Molecular cloning and co-expression of Thermoplasma volcanium proteasome subunit genes


Kocabıyık S., Ozdemir I., Zwickl P., Ozdogan S.

PROTEIN EXPRESSION AND PURIFICATION, vol.73, pp.223-230, 2010 (Peer-Reviewed Journal) identifier identifier identifier

  • Publication Type: Article / Article
  • Volume: 73
  • Publication Date: 2010
  • Doi Number: 10.1016/j.pep.2010.05.004
  • Journal Name: PROTEIN EXPRESSION AND PURIFICATION
  • Journal Indexes: Science Citation Index Expanded, Scopus
  • Page Numbers: pp.223-230

Abstract

In this study we describe, the construction of a co-expression vector allowing simultaneous production of Thermoplasma volcanium 20S proteasome alpha- and beta-subunits in Escherichia coli.

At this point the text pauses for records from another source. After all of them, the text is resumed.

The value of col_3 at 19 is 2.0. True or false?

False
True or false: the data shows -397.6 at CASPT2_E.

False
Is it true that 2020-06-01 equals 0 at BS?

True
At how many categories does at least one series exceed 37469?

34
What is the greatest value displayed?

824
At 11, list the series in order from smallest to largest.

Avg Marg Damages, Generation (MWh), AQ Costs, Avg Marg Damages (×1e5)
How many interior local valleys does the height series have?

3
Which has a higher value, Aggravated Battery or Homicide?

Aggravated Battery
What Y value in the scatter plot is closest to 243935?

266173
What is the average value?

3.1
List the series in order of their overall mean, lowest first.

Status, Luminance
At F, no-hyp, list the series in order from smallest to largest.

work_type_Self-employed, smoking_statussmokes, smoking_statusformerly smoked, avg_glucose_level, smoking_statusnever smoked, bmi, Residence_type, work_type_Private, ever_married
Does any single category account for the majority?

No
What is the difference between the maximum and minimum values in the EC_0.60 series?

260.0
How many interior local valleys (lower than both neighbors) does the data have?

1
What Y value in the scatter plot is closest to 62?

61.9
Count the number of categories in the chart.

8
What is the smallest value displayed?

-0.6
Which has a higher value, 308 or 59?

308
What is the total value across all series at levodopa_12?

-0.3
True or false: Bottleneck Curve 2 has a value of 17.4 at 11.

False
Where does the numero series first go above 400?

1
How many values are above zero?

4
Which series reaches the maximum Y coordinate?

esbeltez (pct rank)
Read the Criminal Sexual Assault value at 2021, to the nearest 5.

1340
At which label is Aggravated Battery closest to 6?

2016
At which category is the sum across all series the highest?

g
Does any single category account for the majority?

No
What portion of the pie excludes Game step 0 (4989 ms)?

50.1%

This heterologous expression system provided high level production of fully active 205 proteasome that can be purified easily by using a conventional two-step chromatographic technique. The recombinant proteasome was purified to homogeneity 12-fold with a specific activity of 26.5 U/mg. Sodium dodecyl sulfate-polyacrylamide gel electrophoresis revealed the presence of two unique bands of alpha-(24 kDa) and beta-(21 kDa) subunits which were combined into proteolytically active proteasome complex in vivo when they were co-expressed in E. coli. The predominant peptide hydrolyzing activity was measured with typical chromogenic substrate (Ala-Ala-Phe-pNA) for chymotrypsin-like activity. The sequence analyses of the subunit genes showed that functional domains and residues including catalytic groups are highly conserved as compared to other archaeal proteasomes.